10/18/2012 03:35 pm ET Updated Dec 18, 2012

Honoring an Old-School Warrior

This week a bipartisan group of leaders from industry, government, and civil society came together to memorialize an old-school gentleman who got things done: Russell E. Train, environmental visionary, public servant, author, and self-described "conservative conservationist."

Russ' long and illustrious government career speaks for itself: military service in WWII, U.S. Tax Court judge, Undersecretary of the Department of the Interior, first Chairman of the Council on Environmental Quality, forefather and then administrator of the EPA under Presidents Nixon and Ford. He was a founding father of American environmentalism and an architect of laws to protect our nation's most vital resources: clean air, clean water, healthy soil, unique wildlife. In 1991, President George H.W. Bush recognized Russ' contribution by awarding him the Presidential Medal of Freedom, the country's highest civilian honor. Yet Russ' greatest legacy may be something less tangible -- his steadfast belief that public service and the public good transcends politics.

Russ was old-school in the finest sense. He embodied the civility, integrity, and commitment to discourse and compromise that mark the best of our democracy. Whether meeting with heads of state or congressional leaders, captains of industry or fellow conservationists, Russ employed a seamless combination of charm, humor, and intelligence that worked its own magic. Unfailingly gracious, he spoke directly and clearly about what needed to be done to make America and the world a better place for people, and indeed for all life on earth.

Russ' commitment to service extended beyond government. Among other efforts, he founded the African Wildlife Leadership Foundation, presided over the Conservation Foundation, and served as President, Chairman and senior statesman of World Wildlife Fund (WWF).

Until last month, Russ showed up every week at our offices at 24th and M, dressed in impeccable pinstripes that gave way to seersucker in Washington summers. He prowled the hallways, advising staff, writing editorials, making calls, and influencing policy, always with a keen sense of urgency to find common ground for the public good.

Civility remained his hallmark. Russ approached others as partners in solving complex problems, even if his starting point differed from theirs. In his most active policy days, he and his wife Aileen shared home-baked muffins with congressmen from both sides of the aisle before setting to work shaping our nation's most important environmental laws, from the Clean Air and Clean Water Acts to the Endangered Species Act and National Environmental Policy Act.

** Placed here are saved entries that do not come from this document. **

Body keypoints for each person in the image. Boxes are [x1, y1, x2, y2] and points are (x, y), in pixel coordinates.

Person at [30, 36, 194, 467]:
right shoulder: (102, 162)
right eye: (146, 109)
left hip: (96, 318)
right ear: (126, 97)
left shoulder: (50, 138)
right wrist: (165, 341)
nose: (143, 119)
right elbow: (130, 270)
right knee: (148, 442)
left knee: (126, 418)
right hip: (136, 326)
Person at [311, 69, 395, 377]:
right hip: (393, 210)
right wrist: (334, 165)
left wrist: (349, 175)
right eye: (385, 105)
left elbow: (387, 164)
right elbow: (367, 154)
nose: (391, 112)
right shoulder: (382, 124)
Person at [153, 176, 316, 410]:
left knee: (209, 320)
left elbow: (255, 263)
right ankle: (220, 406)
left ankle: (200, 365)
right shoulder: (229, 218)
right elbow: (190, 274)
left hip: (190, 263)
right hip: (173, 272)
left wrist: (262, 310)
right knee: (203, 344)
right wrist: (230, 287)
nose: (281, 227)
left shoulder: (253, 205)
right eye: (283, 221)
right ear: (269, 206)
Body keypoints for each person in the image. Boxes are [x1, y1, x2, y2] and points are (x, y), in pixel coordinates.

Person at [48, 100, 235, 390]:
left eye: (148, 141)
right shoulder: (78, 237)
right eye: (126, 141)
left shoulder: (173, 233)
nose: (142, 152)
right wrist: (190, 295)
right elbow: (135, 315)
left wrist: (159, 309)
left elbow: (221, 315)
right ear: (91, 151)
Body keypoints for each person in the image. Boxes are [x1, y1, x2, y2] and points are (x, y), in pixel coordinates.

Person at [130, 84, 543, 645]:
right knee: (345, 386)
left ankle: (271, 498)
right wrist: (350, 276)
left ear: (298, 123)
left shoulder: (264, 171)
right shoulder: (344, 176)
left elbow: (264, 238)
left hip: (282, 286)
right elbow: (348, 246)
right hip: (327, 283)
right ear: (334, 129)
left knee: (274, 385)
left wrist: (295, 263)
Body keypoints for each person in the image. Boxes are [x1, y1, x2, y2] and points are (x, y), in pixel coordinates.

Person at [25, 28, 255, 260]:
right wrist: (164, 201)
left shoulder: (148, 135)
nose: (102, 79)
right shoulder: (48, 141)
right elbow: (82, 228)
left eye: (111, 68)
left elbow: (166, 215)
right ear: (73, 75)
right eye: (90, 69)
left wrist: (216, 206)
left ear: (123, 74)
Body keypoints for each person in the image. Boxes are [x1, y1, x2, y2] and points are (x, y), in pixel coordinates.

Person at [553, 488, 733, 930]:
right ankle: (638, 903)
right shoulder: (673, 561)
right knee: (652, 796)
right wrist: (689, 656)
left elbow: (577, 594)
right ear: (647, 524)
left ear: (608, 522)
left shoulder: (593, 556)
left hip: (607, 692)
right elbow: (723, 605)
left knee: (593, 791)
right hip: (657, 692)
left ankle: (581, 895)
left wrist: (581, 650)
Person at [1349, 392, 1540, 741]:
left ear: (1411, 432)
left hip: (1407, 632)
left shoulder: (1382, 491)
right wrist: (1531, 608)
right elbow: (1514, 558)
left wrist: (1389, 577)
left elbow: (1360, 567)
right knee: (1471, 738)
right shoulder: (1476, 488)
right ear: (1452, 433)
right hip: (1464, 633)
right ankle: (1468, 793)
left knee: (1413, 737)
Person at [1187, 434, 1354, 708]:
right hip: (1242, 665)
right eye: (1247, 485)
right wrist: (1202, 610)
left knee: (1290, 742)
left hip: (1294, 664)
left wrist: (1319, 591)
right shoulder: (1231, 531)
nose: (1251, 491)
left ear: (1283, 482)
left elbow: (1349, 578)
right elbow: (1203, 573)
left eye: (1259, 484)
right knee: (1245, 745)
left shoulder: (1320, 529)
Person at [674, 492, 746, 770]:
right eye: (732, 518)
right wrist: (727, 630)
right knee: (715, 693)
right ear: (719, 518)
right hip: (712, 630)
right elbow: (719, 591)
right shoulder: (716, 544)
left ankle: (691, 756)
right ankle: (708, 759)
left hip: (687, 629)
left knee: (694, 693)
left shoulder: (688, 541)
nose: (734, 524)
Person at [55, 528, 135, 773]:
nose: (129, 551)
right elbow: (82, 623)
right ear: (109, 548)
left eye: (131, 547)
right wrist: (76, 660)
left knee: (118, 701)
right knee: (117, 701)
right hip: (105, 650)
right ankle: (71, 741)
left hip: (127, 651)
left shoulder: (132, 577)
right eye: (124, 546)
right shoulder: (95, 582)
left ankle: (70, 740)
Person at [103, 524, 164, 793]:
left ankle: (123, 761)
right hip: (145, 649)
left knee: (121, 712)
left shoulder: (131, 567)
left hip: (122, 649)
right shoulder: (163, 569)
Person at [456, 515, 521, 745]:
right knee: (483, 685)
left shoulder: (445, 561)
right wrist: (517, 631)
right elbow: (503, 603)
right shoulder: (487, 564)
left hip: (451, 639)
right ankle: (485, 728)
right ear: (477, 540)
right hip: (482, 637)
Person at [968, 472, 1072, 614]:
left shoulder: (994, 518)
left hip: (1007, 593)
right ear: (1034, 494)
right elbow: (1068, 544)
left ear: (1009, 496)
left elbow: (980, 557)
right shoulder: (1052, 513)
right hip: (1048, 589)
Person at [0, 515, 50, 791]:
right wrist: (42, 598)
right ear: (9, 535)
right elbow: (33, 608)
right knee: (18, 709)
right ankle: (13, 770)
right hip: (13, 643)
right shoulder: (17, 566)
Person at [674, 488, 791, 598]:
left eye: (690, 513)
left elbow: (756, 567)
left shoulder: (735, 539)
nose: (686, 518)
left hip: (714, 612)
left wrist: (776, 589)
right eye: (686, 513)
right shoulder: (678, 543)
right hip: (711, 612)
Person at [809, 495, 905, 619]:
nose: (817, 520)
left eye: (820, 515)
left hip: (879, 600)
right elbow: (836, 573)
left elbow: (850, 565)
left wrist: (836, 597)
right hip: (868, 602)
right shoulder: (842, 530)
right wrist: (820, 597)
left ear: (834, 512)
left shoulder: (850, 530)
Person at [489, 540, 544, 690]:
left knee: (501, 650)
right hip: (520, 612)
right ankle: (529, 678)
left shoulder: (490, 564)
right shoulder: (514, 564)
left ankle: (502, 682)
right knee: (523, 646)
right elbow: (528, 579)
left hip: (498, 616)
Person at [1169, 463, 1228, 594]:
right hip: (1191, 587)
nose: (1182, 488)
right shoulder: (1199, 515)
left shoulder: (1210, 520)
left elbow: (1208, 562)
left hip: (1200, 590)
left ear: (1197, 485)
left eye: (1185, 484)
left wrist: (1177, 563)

Russ understood that bipartisanship was not an end in itself, but the necessary means to addressing real problems facing the American people. He was never shy about defending the basic principles that undergirded his life's work and the laws that he helped to enact.

In May 2010, just days before his 90th birthday, Russ wrote to the Democratic and Republican leaders of the Senate urging the rejection of a resolution to overturn the scientific finding that greenhouse gas pollutants endanger human health and welfare and prevent the EPA from regulating them under the Clean Air Act. If his eyesight was failing, his passion was not. His letter to the Senate was unequivocal: the Senate resolution was "driven not by science but by political considerations."

That politics might trump science was deeply offensive to Russ, who overcame similar opposition when, as President Nixon's EPA Administrator, he regulated airborne lead from gasoline because of evidence of its serious health impacts, particularly in children. As he reminded today's lawmakers, "the Clean Air Act was not written to protect politicians; it was written to protect the American people."

In spite of his frustrations in his later years with the deteriorating political discourse, Russ' fidelity to his core principles never wavered. As one former colleague remarked:

"one of the great privileges of being at WWF during Russ' later days was seeing him appear 'radicalized' by the changing environmental politics ... it made him seem younger, more alert and alive than people around him half his age, though I realize now he wasn't changing at all ... he kept his bearings perfectly ... and had the courage and credibility to speak up for a higher standard in public life and for a conservation ethic that should remain above politics or party."

As we continue our work, we can't help but miss Russ' gravelly voice, instructing us never to be conventional. To invent new things. To imagine a different future. But his greatest legacy continues to speak to us, in affirming the importance of human relationships in achieving all things of enduring value.

We will certainly miss Russell E. Train. Let's be sure we don't miss the opportunity to learn from his example.